Picture: THINKSTOCK
Picture: THINKSTOCK

GURKHA is a well-written military account of the type of warfare a modern military would be engaged in while trying to grapple with an ever-evolving guerrilla army such as the Taliban. Even so, one can’t help but feel that the book carries with it a tinge of propaganda.

Colour Sergeant Kailash Limbu, from Second Battalion The Royal Gurkha Rifles, was selected by the brigade headquarters to be the first serving Gurkha soldier to tell his story. The Gurkhas have been part of the British Army for 200 years, and you get the feeling that the Queen herself sanctions the Nepalese fighter to speak. "For the first time in its two-hundred-year history, a soldier of the Brigade of Gurkhas has been given permission to tell his story in his own words," states the back cover blurb.

Strangely, this relationship between the UK and Nepal came about when the Nepalese were conquered by the Brits, and, as a consolation prize for putting up a valiant effort against a vastly superior invading force, they were allowed to serve the British throne and to protect the people of Britain from whoever is the latest enemy that needs a good beating.
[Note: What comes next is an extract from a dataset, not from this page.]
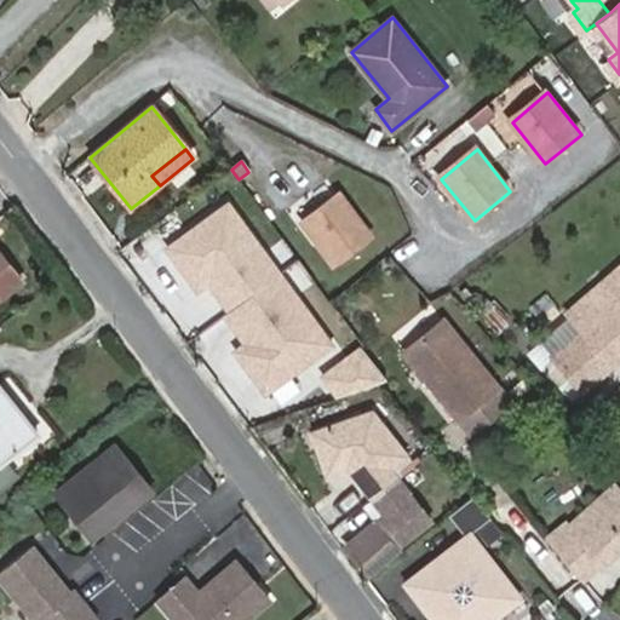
[(332,262),(368,234),(336,190),(299,219),(332,262)]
I think there is a name for this … oh yes, Stockholm syndrome.

Limbu tells the story of the summer of 2006, when British Army Gurkhas fought one of the longest, fiercest sieges of Britain’s Afghanistan conflict. The author and his squad find their well-defended compound under attack. A lot of people get shot and blown up.

Limbu takes time to explain that the British army was in Afghanistan to help the Afghans and that he feels no remorse for having killed a man, and would gladly shoot him again. "They were very good fighters and they were brave men, but I didn’t have any regrets about trying to shoot them because they were first trying to kill us."
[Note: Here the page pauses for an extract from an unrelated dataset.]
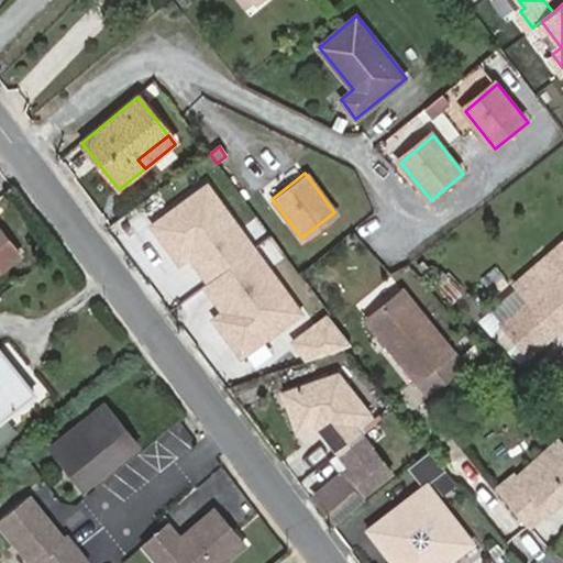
[(304,313),(208,183),(146,228),(176,269),(186,262),(221,310),(212,317),(243,359),(304,313)]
The book might be an honest account but it is hard to neglect the disturbing effect that it has on the reader. The forces engaged in the coalition against terror are finding it harder than ever to justify whatever it is they have been doing in Asia for so many years.

Just as the British have written the narratives of many colonised nations, this book unwittingly does so again. It sells the idea that the men and women fighting in Iraq and Afghanistan are not only white, but that there is a united global effort to deal with people the West does not like anymore.

There is never a doubt from the colour sergeant’s account that their position was in any serious danger of being overrun. Nor was it clear exactly what they were trying to achieve, although Limbu assures himself and the reader over and over again that they are there to help the people of Afghanistan.

The people of the small rural Afghan village of Now Zad are dehumanised throughout the book. Normally this would raise alarms in most readers’ heads but since the author states the similarities between himself and the Afghans at the start of the book, it’s fair game from there on.

It’s a dirty trick that imperialists have used before in Africa when the Belgians perpetuated myths about the difference in superiority between the Hutus and Tutsis in Rwanda. It is a weapon difficult to identify and almost impossible to fight against without prior awareness of its effectiveness.

The jolly old brown chaps from the Himalayas have no problem fighting in the British armed forces and, from the author’s account, there can be no higher honour than killing other brown chaps in the desert of Afghanistan, chaps whom the author laments look remarkably similar to themselves. They even speak a similar language.